08/10/2013 12:42 pm ET Updated Oct 10, 2013

When Did 'Sure' Become a Bad Word?

There is little doubt that social media has not only altered language, but it has also accelerated the rate at which the way we use language is changing. Increasingly, abbreviations are becoming words, as in LOL, and nouns are becoming verbs: "Will you friend me?" What's interesting is that we are not just witnessing a shift in language, but the fact that we are helping to create it. Of course, semantic change is nothing new; when was the last time you used the word "gay" in its original context to mean joyous, or a merry, light mood? And of course there are a few common words such as SCUBA and AWOL that originated as acronyms (self-contained underwater breathing apparatus and absent without official leave, respectively). However, some things are getting out of hand.

When, for example, did "sure" become a bad word? Recently, I texted the simple affirmation "sure" as a rushed response to an invitation or suggested social event someone had extended to me. Thinking my response was a clear and appropriate one, I was surprised, confused and yes a bit annoyed, by the onslaught of negative comments that followed. "Well you don't have to if you don't want to." "Do you have a better idea?" "Sorry I suggested something!" Admittedly, there has always been the problem of misreading the tone of a text or an email message, thus the introduction of emoticons, which helped with clarification. However, when a word by definition means "Free from doubt as to the reliability, character or action of something," shouldn't that be enough? "Sure" is a nice simple way to say all that.

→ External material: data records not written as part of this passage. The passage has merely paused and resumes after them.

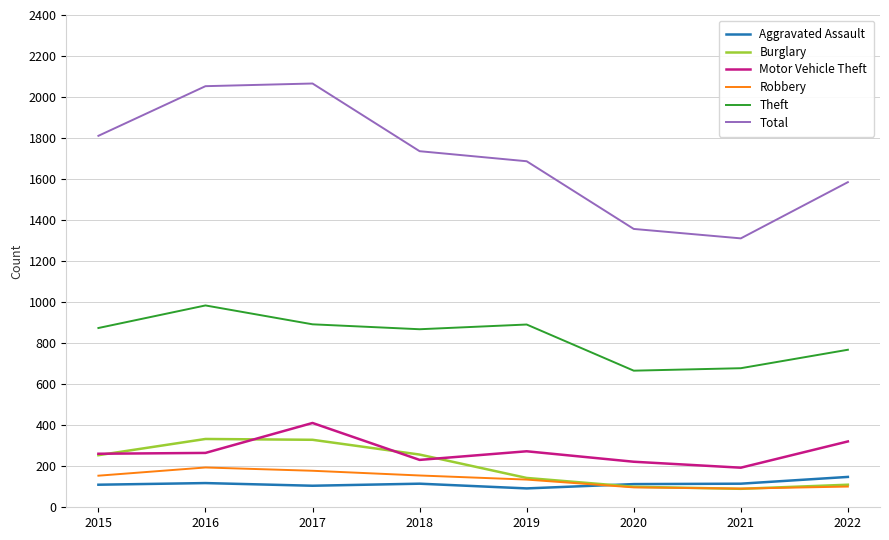

True or false: Theft and Motor Vehicle Theft intersect in this chart.

False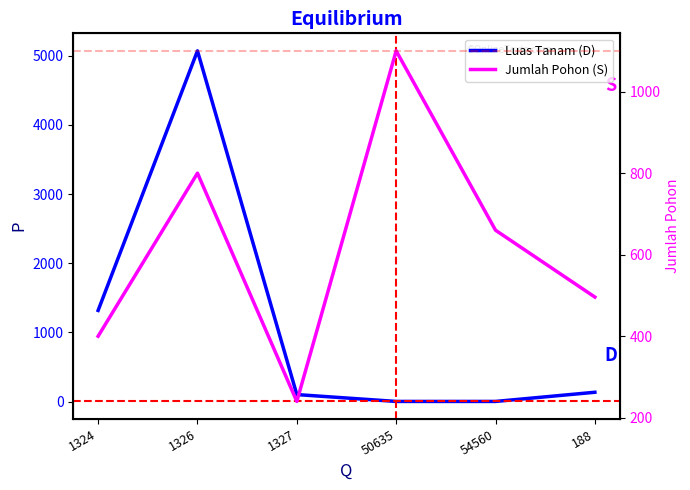

What is the maximum value shown in the chart?

5068.8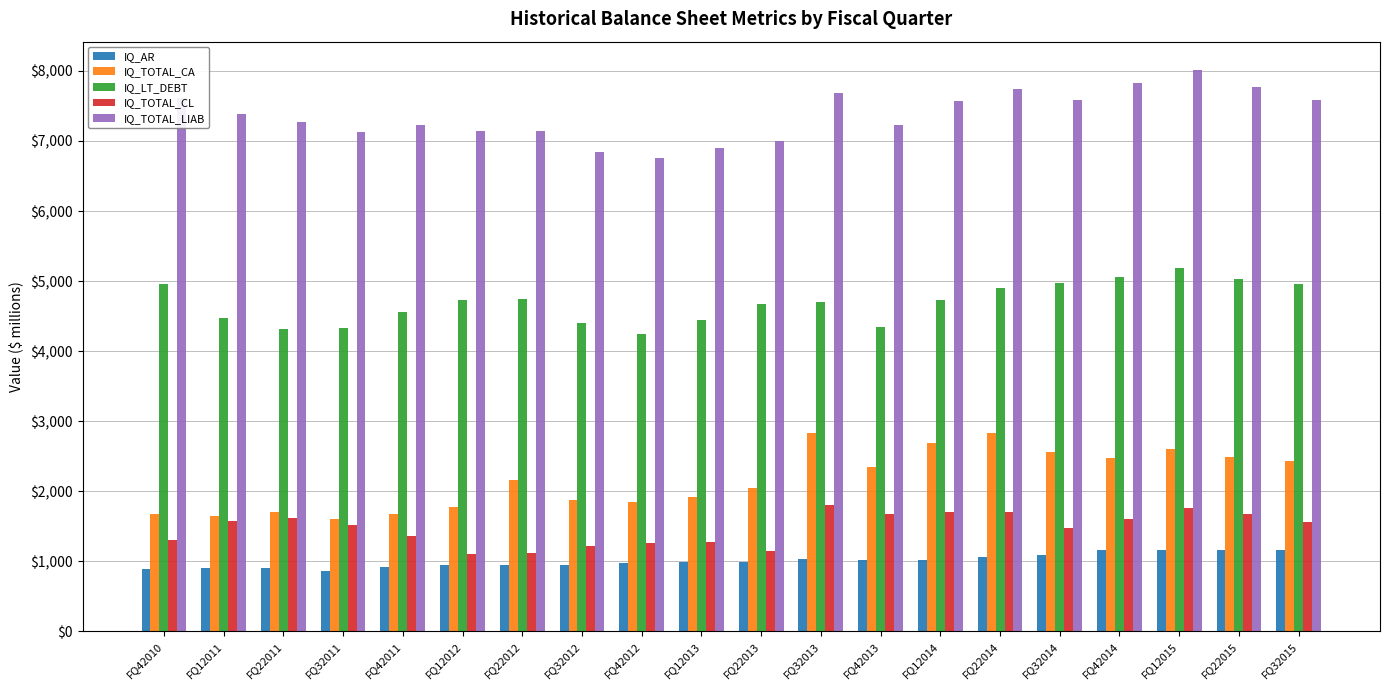

What is the label of the 16th bar from the right?

FQ42011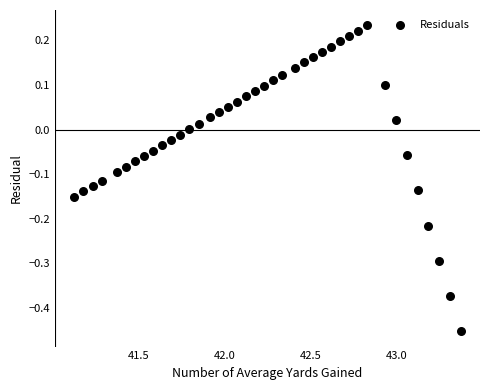

What is the range of X values (max minus min)?

2.2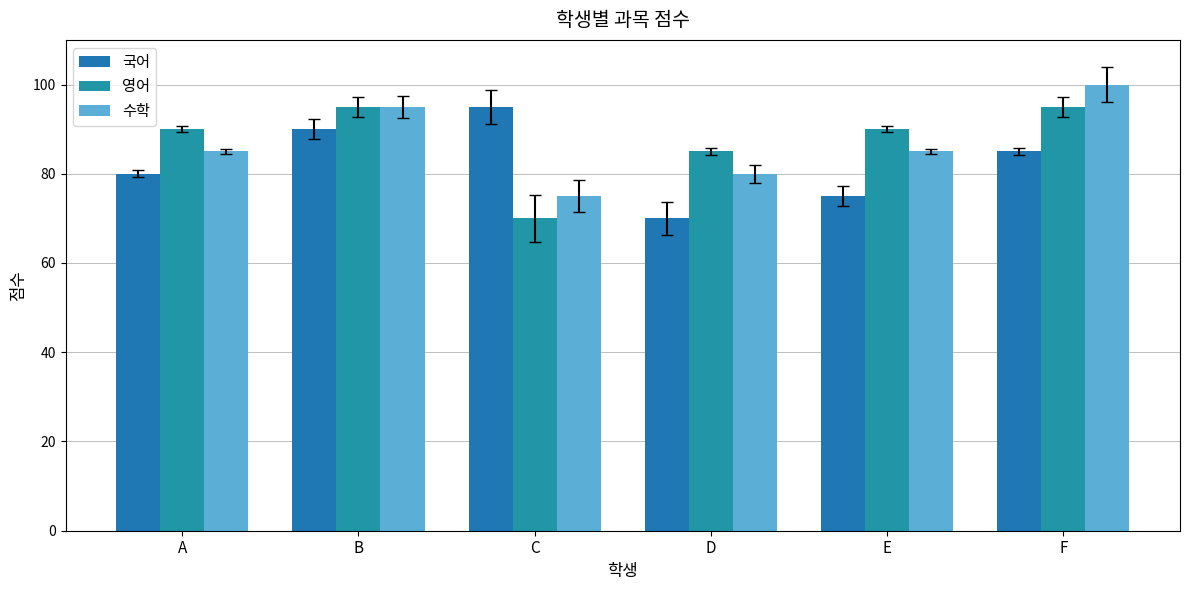

Which label corresponds to the largest value in the chart?

F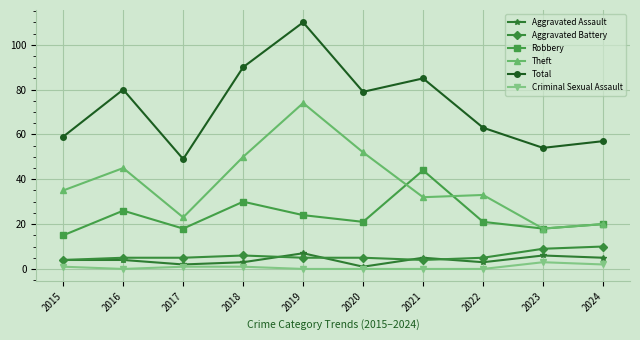

Is the value of Total at 2015 greater than the value of Aggravated Assault at 2023?

Yes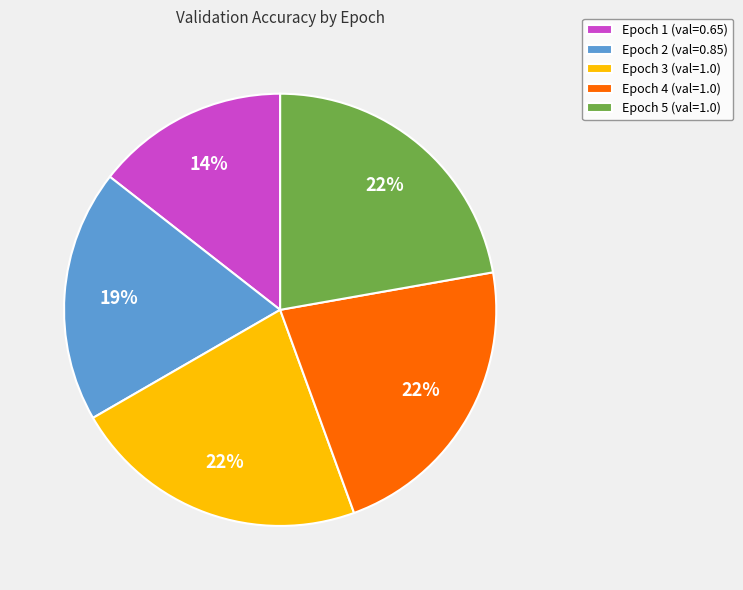

To the nearest percent, what portion does Epoch 2 represent?

19%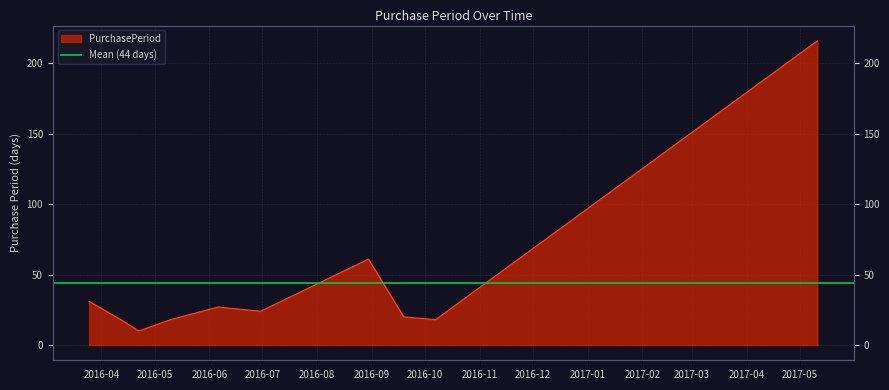

What is the approximate value at 2016-05-10, to the nearest 10?

20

The other day, I was driving home with my children. We had a nice time visiting friends who were renting a cabin at Lake Waramaug State Park in Connecticut. When I heard a text come through my phone, I asked my daughter if she would read it to me. She read, "Would you like to stop at Wild Ginger if we have time and pick up some food to bring to the concert tonight?" I asked my daughter to simply text the reply: "Sure, I'm driving now." My daughter instantly looked up at me and said, "Wow, don't sound so excited!" Amazed, I sat there wondering how my quick affirmation that lacked doubt was once again being perceived as a negative, a shrugged off indifference. My response simply meant to indicate 1. It was a good idea. 2. I couldn't talk about it at that moment. "Sure" may lack the excitement of GREAT or TERRIFIC, but once again I'm left to wonder why it crosses the line to negativity? Who knows? Maybe the slang definition of "cool" would have been more warmly received. If there is one thing that I am sure of, it is this: There is enough negativity in the world, and with all the reasons and excuses people can come up with to say no to something, when someone says "sure," embrace the positive.